RBC joins global lenders in building NATO’s new defence bank

Canada’s largest bank is stepping onto the world stage in a big way. The Royal Bank of Canada (RBC) will work alongside some of the biggest names in global finance to help create the Defence, Security and Resilience Bank (DSRB) — a new international lender designed to boost defence investment among NATO members and allies.

The initiative, modeled after the World Bank, is expected to have 40 shareholder nations and aims to be up and running by late 2026. Its mission? To support large-scale defence projects and help member countries meet NATO’s rising spending requirements.

A collective effort

RBC won’t be alone in the venture. Major global institutions including JPMorgan Chase & Co. in the U.S., ING Group NV in the Netherlands, and Germany’s Commerzbank AG and Landesbank Baden-Württemberg are already on board.

“I think it’s a great representation for Canada,” said Kevin Reed, president of the DSRB Development Group. “RBC is a great global bank, and so for them, when the (DSRB) gets stood up, they will be one of the front-of-the-line banks to offer services. It should put Canada in a great spot as we start to gather member nations.”

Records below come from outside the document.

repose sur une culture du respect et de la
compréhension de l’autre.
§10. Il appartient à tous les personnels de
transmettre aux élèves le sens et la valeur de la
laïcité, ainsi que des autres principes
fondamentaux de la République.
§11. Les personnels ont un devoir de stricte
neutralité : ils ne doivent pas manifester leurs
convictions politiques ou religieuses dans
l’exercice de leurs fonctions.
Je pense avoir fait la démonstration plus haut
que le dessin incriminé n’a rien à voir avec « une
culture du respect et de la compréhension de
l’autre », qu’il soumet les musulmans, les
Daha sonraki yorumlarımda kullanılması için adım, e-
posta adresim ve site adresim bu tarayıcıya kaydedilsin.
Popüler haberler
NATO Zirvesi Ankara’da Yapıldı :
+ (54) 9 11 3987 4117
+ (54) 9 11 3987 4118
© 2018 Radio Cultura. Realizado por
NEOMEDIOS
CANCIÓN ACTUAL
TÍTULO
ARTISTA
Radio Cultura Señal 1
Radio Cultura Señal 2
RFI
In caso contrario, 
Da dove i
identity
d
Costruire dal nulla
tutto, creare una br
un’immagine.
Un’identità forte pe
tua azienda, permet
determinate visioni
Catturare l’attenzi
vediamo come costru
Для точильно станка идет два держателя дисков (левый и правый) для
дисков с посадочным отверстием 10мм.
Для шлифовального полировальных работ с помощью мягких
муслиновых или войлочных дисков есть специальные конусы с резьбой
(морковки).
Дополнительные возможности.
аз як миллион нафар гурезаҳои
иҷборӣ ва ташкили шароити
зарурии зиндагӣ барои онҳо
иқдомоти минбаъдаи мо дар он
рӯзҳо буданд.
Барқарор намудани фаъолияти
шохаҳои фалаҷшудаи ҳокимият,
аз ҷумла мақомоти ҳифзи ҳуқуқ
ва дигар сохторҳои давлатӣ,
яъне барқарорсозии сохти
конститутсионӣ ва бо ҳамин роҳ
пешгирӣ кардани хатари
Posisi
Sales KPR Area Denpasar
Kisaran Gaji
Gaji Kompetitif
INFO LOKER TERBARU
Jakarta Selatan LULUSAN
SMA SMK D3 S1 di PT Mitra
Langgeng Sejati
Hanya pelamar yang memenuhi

According to the DSRB, participating banks will be tasked with mobilizing investor capital and creating a “resilient financial architecture” to ensure the institution has both market trust and technical credibility from day one. Their role will include advising on capital structure, investor outreach, credit ratings, and risk management — all aimed at unlocking private capital quickly and effectively.

This move comes as NATO pushes its members to significantly boost defence spending. The current target is 2% of GDP, with an anticipated increase to 5% by 2035. Canada, which was tracking at 1.37%, has pledged to meet the 2% goal this year.

Creating discourse

The DSRB will hold its first official meeting in September, where key questions — including the bank’s headquarters location and its first president — will be discussed.

“I think Canada has a chance if it so desires to put its hand up to say, Canada would like to house it,” Reed said, noting that a Canadian headquarters could create as many as 4,000 jobs.

Costs & benefits

If approved, shareholder nations are expected to contribute US$65–70 billion in capital, positioning the bank for a triple-A credit rating. This would allow it to raise additional funds through the bond market, in turn expanding lending capacity for defence projects.

Reed explained that while the DSRB will primarily serve its member countries, the benefits will be especially valuable for nations without a triple-A rating, giving them access to lower-cost loans. It will also open the door for commercial banks to engage with defence-related businesses that have traditionally been out of bounds.

“If you are a bank and you haven’t been able to lend into a company that builds drones that will have capability for armaments, this credit guarantee will allow banks to start to lend into the defence category,” Reed said.

With billions in capital, a roster of heavyweight financial backers, and the potential to reshape global defence financing, the DSRB could mark a new chapter for Canada’s role in international security — and for RBC’s presence on the world stage.